Copy every line of the records below word for word, changing nothing.

▸ **PROVIDED MATERIAL**
....
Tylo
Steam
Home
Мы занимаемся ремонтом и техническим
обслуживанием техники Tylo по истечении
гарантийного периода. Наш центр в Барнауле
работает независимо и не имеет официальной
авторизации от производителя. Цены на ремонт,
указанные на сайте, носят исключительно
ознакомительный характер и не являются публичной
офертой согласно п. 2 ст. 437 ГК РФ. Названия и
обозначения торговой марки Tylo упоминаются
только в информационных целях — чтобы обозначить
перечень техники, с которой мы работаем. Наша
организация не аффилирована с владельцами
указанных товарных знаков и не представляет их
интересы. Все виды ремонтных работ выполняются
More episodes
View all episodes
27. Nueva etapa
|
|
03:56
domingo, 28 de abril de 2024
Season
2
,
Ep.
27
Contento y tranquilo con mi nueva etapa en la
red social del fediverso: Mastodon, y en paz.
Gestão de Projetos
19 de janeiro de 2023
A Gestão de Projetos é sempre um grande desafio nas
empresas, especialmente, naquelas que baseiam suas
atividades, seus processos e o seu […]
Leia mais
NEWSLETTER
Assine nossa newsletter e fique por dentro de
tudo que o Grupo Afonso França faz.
....
▸ **EXERCISE RESULT**
Tylo
Steam
Home
Мы занимаемся ремонтом и техническим
обслуживанием техники Tylo по истечении
гарантийного периода. Наш центр в Барнауле
работает независимо и не имеет официальной
авторизации от производителя. Цены на ремонт,
указанные на сайте, носят исключительно
ознакомительный характер и не являются публичной
офертой согласно п. 2 ст. 437 ГК РФ. Названия и
обозначения торговой марки Tylo упоминаются
только в информационных целях — чтобы обозначить
перечень техники, с которой мы работаем. Наша
организация не аффилирована с владельцами
указанных товарных знаков и не представляет их
интересы. Все виды ремонтных работ выполняются
More episodes
View all episodes
27. Nueva etapa
|
|
03:56
domingo, 28 de abril de 2024
Season
2
,
Ep.
27
Contento y tranquilo con mi nueva etapa en la
red social del fediverso: Mastodon, y en paz.
Gestão de Projetos
19 de janeiro de 2023
A Gestão de Projetos é sempre um grande desafio nas
empresas, especialmente, naquelas que baseiam suas
atividades, seus processos e o seu […]
Leia mais
NEWSLETTER
Assine nossa newsletter e fique por dentro de
tudo que o Grupo Afonso França faz.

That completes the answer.